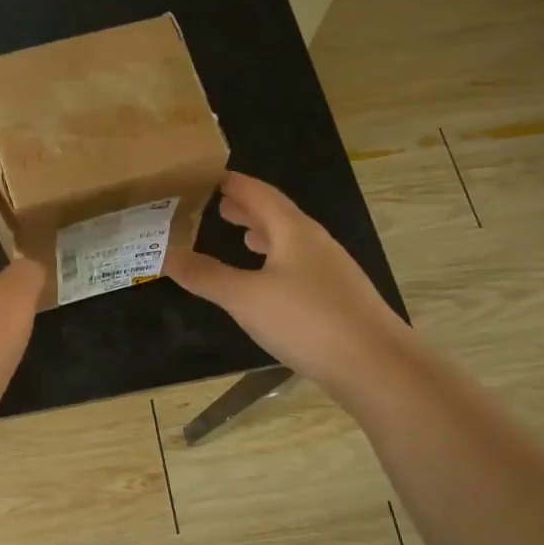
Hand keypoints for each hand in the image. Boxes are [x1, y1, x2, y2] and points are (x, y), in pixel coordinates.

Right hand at [165, 172, 404, 391]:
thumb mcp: (245, 298)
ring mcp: (331, 270)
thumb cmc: (307, 321)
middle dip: (247, 208)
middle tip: (216, 204)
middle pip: (277, 214)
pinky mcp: (337, 298)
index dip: (233, 183)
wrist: (377, 367)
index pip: (259, 193)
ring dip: (263, 234)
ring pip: (290, 241)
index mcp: (293, 231)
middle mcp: (315, 242)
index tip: (205, 177)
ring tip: (240, 236)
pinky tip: (268, 283)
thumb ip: (205, 275)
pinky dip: (276, 262)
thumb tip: (167, 253)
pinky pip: (299, 266)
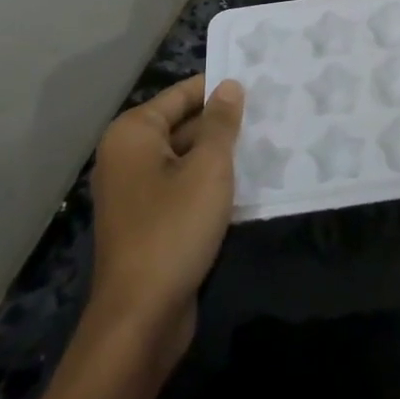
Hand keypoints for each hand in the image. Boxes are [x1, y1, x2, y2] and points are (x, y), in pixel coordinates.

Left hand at [82, 76, 243, 372]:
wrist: (141, 316)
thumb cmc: (174, 228)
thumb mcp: (208, 168)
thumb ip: (220, 123)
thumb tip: (229, 85)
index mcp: (133, 134)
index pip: (182, 94)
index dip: (219, 87)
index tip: (259, 81)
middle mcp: (128, 156)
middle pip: (183, 124)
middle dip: (223, 122)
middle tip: (271, 111)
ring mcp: (136, 191)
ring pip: (186, 158)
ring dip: (221, 154)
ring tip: (268, 141)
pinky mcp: (149, 221)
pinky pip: (183, 186)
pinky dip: (210, 182)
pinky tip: (248, 182)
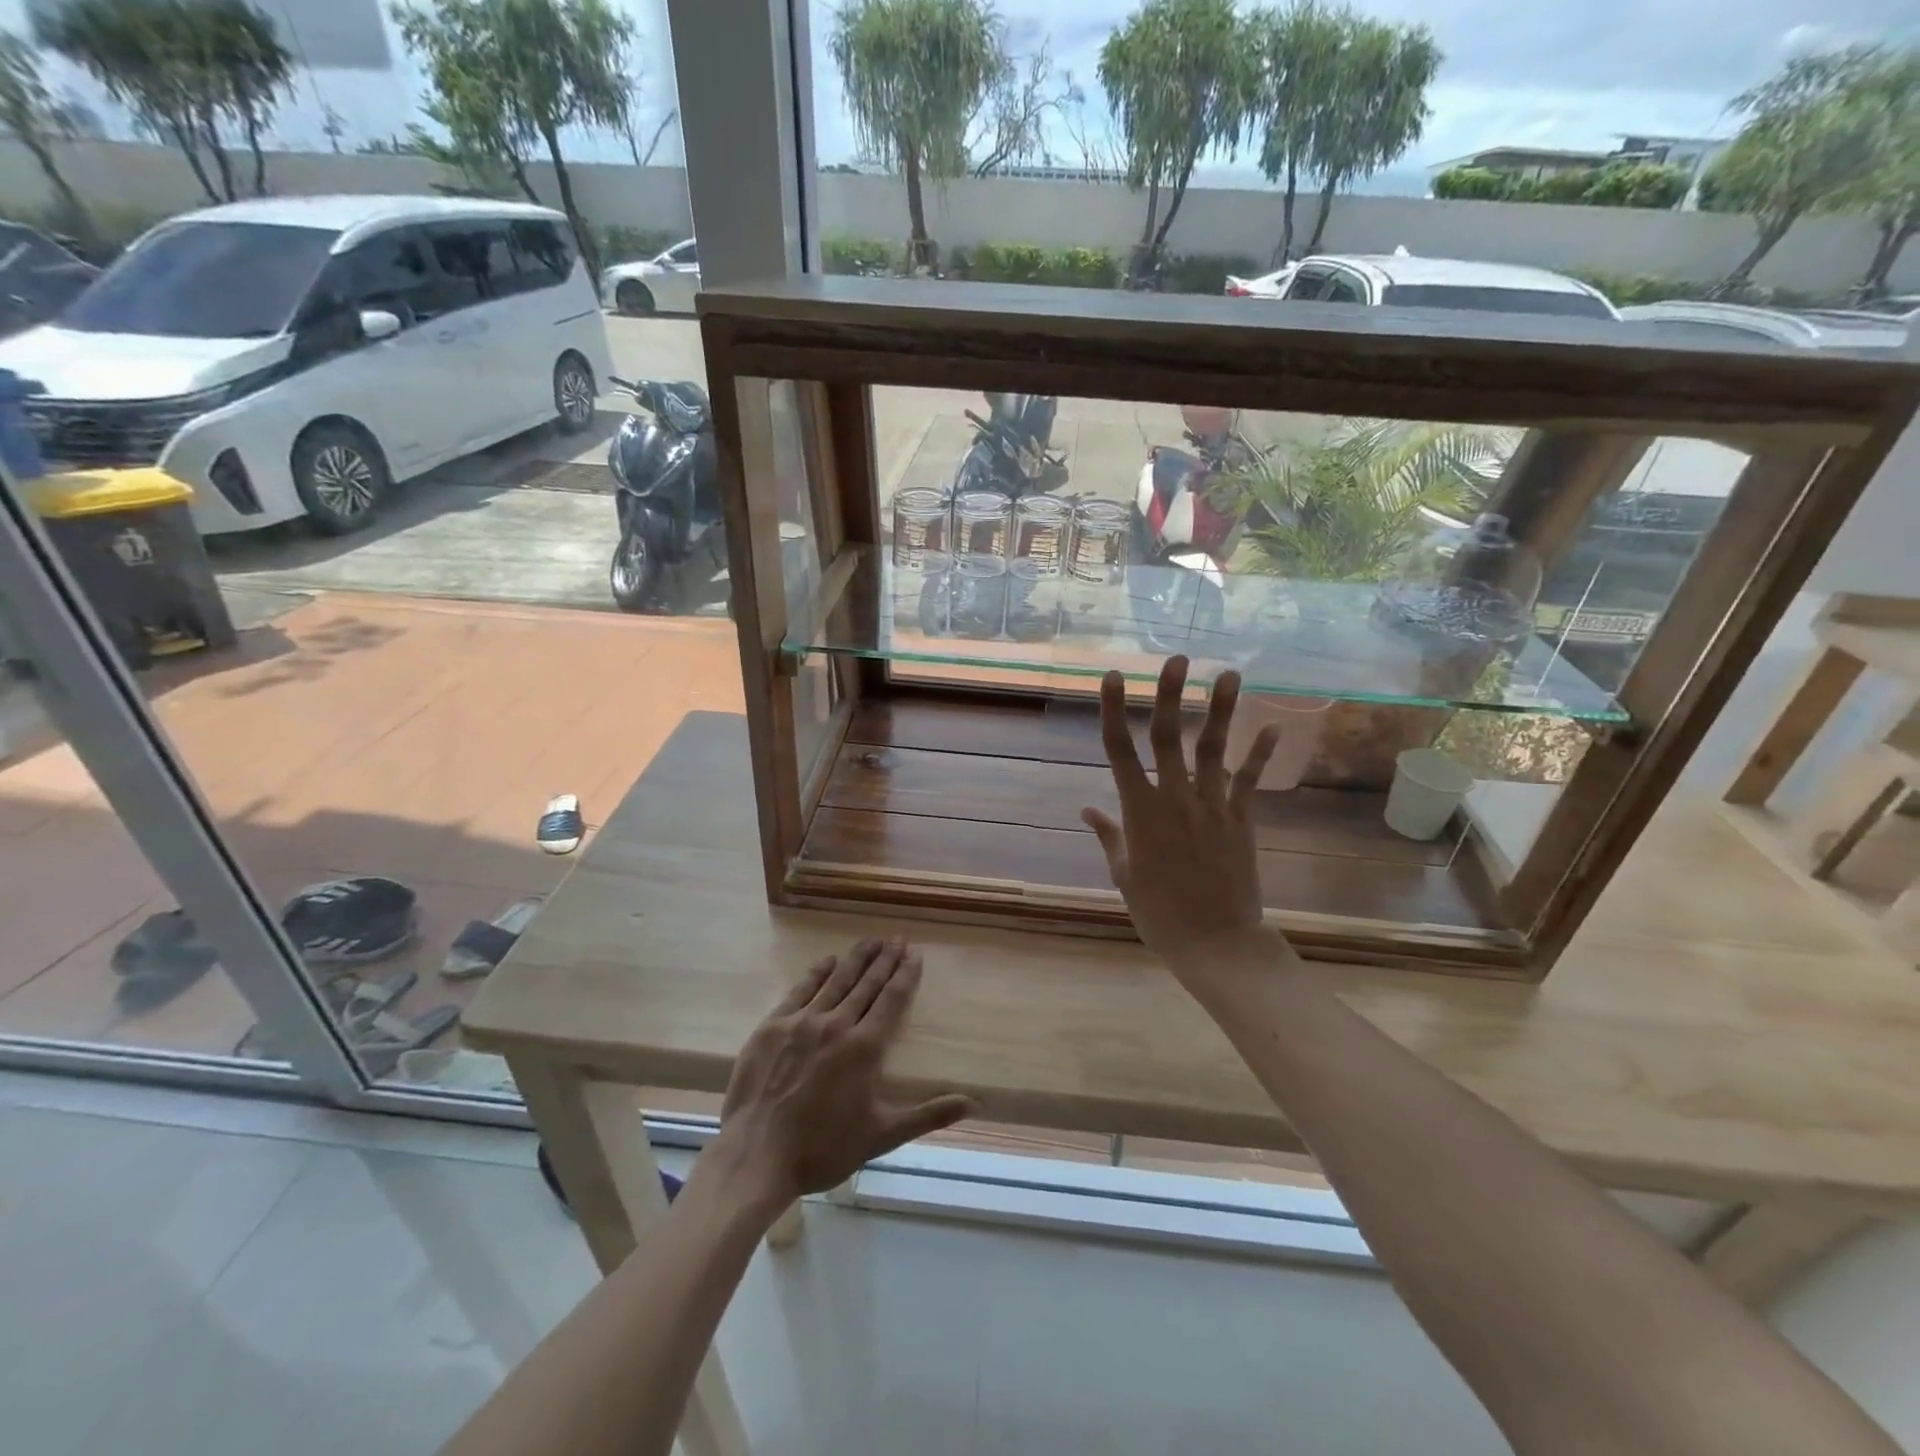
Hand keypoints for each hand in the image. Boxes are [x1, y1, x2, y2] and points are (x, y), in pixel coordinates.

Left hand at [713, 938, 974, 1210]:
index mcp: (865, 1047)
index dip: (905, 974)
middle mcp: (836, 1024)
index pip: (891, 999)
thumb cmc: (824, 1149)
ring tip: (871, 941)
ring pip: (836, 980)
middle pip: (866, 983)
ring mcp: (802, 1022)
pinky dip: (818, 973)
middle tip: (897, 939)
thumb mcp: (882, 1135)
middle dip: (885, 959)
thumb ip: (928, 1115)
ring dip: (856, 959)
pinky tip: (829, 961)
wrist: (757, 1156)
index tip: (915, 953)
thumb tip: (974, 1104)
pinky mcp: (773, 1026)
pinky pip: (801, 990)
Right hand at [1081, 657, 1286, 976]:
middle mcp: (1175, 798)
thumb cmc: (1159, 913)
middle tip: (1176, 658)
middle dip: (1170, 695)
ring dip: (1220, 710)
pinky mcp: (1241, 820)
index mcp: (1140, 811)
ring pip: (1213, 749)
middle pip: (1169, 737)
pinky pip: (1250, 781)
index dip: (1115, 710)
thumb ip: (1109, 836)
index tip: (1113, 677)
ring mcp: (1212, 806)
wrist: (1216, 943)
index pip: (1120, 750)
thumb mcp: (1124, 875)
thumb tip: (1087, 809)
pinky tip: (1272, 724)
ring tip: (1228, 674)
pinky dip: (1261, 754)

* **Activity**:
Beginning with the line containing "pinky mcp: (773, 1026)" and ending with the line containing "thumb tip: (1087, 809)", extract those lines exactly from the listing above, and only those.

* **Answer below**:
pinky mcp: (773, 1026)
pinky pip: (801, 990)
Right hand at [1081, 657, 1286, 976]:
middle mcp: (1175, 798)
thumb cmc: (1159, 913)
middle tip: (1176, 658)
middle dip: (1170, 695)
ring dip: (1220, 710)
pinky mcp: (1241, 820)
index mcp: (1140, 811)
ring pip: (1213, 749)
middle pip: (1169, 737)
pinky pip: (1250, 781)
index dip: (1115, 710)
thumb ip: (1109, 836)
index tip: (1113, 677)
ring mcp: (1212, 806)
wrist: (1216, 943)
index pip: (1120, 750)
thumb mcp: (1124, 875)
thumb tip: (1087, 809)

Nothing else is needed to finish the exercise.